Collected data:

•••

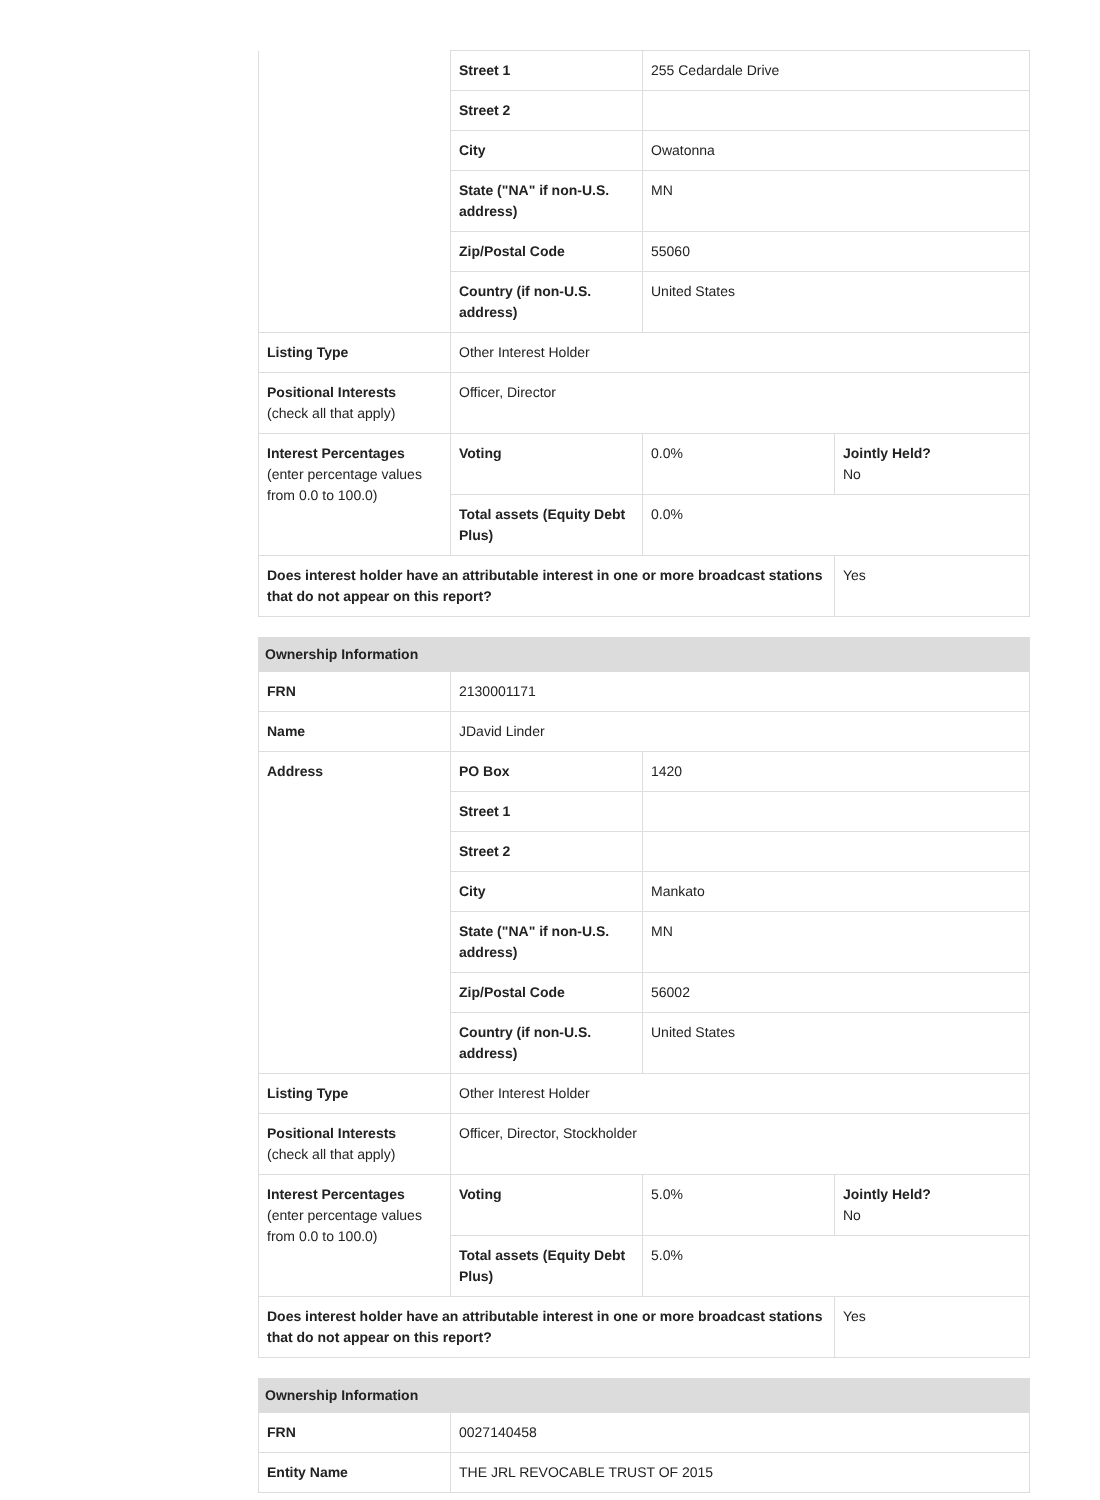| | Street 1 | 255 Cedardale Drive | |
| | Street 2 | | |
| | City | Owatonna | |
| | State ("NA" if non-U.S. address) | MN | |
| | Zip/Postal Code | 55060 | |
| | Country (if non-U.S. address) | United States | |
| Listing Type | Other Interest Holder | | |
| Positional Interests (check all that apply) | Officer, Director | | |
| Interest Percentages (enter percentage values from 0.0 to 100.0) | Voting | 0.0% | Jointly Held? No |
| | Total assets (Equity Debt Plus) | 0.0% | |
| Does interest holder have an attributable interest in one or more broadcast stations that do not appear on this report? | | | Yes |
| Ownership Information | | | |
| FRN | 2130001171 | | |
| Name | JDavid Linder | | |
| Address | PO Box | 1420 | |
| | Street 1 | | |
| | Street 2 | | |
| | City | Mankato | |
| | State ("NA" if non-U.S. address) | MN | |
| | Zip/Postal Code | 56002 | |
| | Country (if non-U.S. address) | United States | |
| Listing Type | Other Interest Holder | | |
| Positional Interests (check all that apply) | Officer, Director, Stockholder | | |
| Interest Percentages (enter percentage values from 0.0 to 100.0) | Voting | 5.0% | Jointly Held? No |
| | Total assets (Equity Debt Plus) | 5.0% | |
| Does interest holder have an attributable interest in one or more broadcast stations that do not appear on this report? | | | Yes |
| Ownership Information | |
| FRN | 0027140458 |
| Entity Name | THE JRL REVOCABLE TRUST OF 2015 |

•••

Task item
Write out the records shown above exactly, but do not include any images.

Exercise solution
| | Street 1 | 255 Cedardale Drive | |
| | Street 2 | | |
| | City | Owatonna | |
| | State ("NA" if non-U.S. address) | MN | |
| | Zip/Postal Code | 55060 | |
| | Country (if non-U.S. address) | United States | |
| Listing Type | Other Interest Holder | | |
| Positional Interests (check all that apply) | Officer, Director | | |
| Interest Percentages (enter percentage values from 0.0 to 100.0) | Voting | 0.0% | Jointly Held? No |
| | Total assets (Equity Debt Plus) | 0.0% | |
| Does interest holder have an attributable interest in one or more broadcast stations that do not appear on this report? | | | Yes |
| Ownership Information | | | |
| FRN | 2130001171 | | |
| Name | JDavid Linder | | |
| Address | PO Box | 1420 | |
| | Street 1 | | |
| | Street 2 | | |
| | City | Mankato | |
| | State ("NA" if non-U.S. address) | MN | |
| | Zip/Postal Code | 56002 | |
| | Country (if non-U.S. address) | United States | |
| Listing Type | Other Interest Holder | | |
| Positional Interests (check all that apply) | Officer, Director, Stockholder | | |
| Interest Percentages (enter percentage values from 0.0 to 100.0) | Voting | 5.0% | Jointly Held? No |
| | Total assets (Equity Debt Plus) | 5.0% | |
| Does interest holder have an attributable interest in one or more broadcast stations that do not appear on this report? | | | Yes |
| Ownership Information | |
| FRN | 0027140458 |
| Entity Name | THE JRL REVOCABLE TRUST OF 2015 |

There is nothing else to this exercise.